WORK INSTRUCTION 1 | In the KDE function documentation, change "Gaussian filter" to "median filter" and write out the passage starting at "Processes a shapefile" and ending at "the input shapefile.".
WORK INSTRUCTION 2 | List every parameter that the KDE function documentation gives for generate_density_raster.

STUDY TEXT |
* * * * * * *

This function extracts the x and y coordinates from the geometries in the GeoDataFrame and uses these coordinates to compute the KDE. The bandwidth parameter is used as the method for smoothing and is passed to the gaussian_kde function from scipy.stats.

generate_density_raster(kde, xmin, ymin, xmax, ymax, pixel_size)

Generates a density raster from the KDE object.

Parameters:

  • kde (scipy.stats.gaussian_kde): The KDE object obtained from the calculate_kernel_density function.

  • xmin, ymin, xmax, ymax (float): The bounding box coordinates that define the extent of the raster.

  • pixel_size (float): The size of each pixel in the raster.

Returns:

  • density_raster (numpy.ndarray): A 2D NumPy array representing the density raster.

Details:

This function creates a grid covering the specified bounding box using the provided pixel size. It then evaluates the KDE at each grid point and returns a raster array where each cell contains the estimated density value.

process_shapefile(input_file_path, bandwidth=0.2, pixel_size=0.001)

Processes a shapefile to generate a KDE raster and applies a Gaussian filter for smoothing.

Parameters:

  • input_file_path (str): The file path to the input shapefile.

* * * * * * *

DATASET EXTRACT |
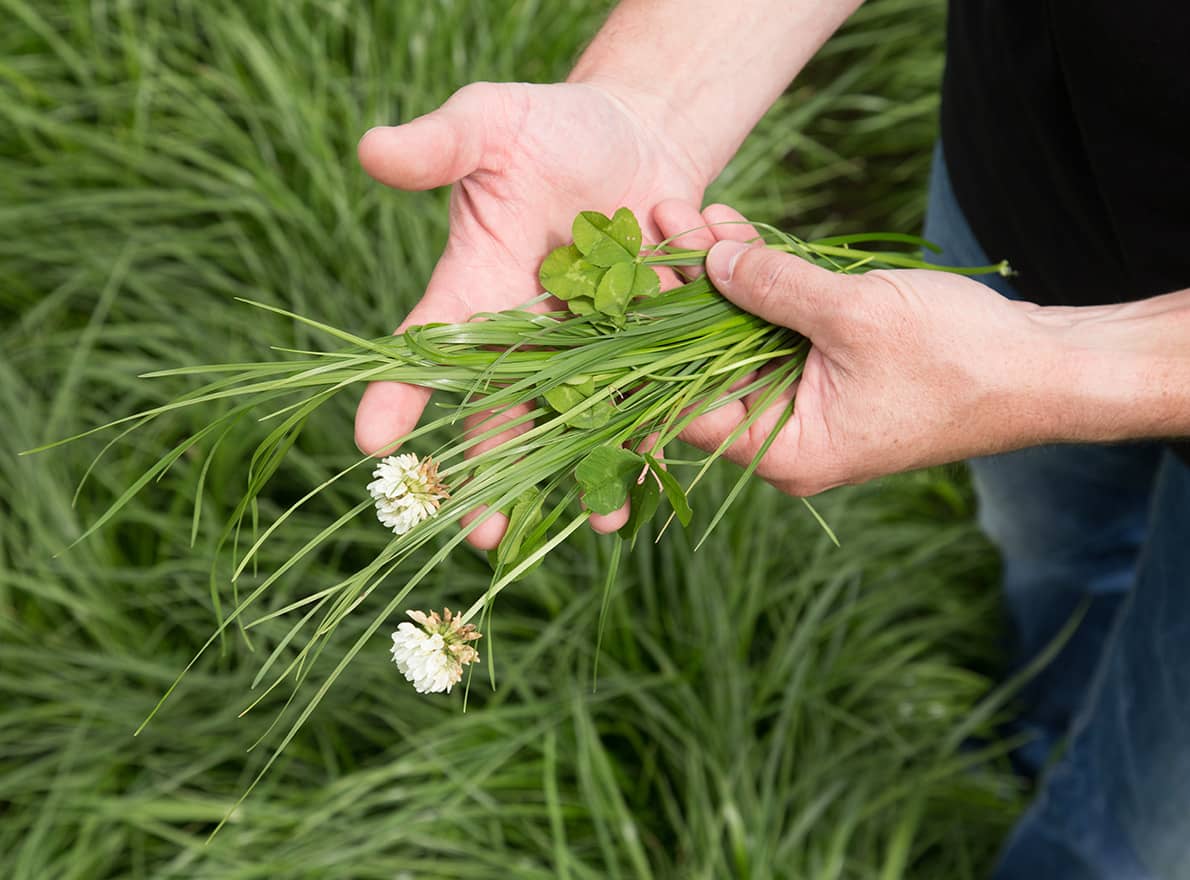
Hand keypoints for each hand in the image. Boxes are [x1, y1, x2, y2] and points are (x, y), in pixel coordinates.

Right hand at [355, 82, 709, 547]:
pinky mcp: (646, 342)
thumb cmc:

* * * * * * *

OUTPUT 1 |
Processes a shapefile to generate a KDE raster and applies a median filter for smoothing.

Parameters:

  • input_file_path (str): The file path to the input shapefile.

OUTPUT 2 | kde, xmin, ymin, xmax, ymax, pixel_size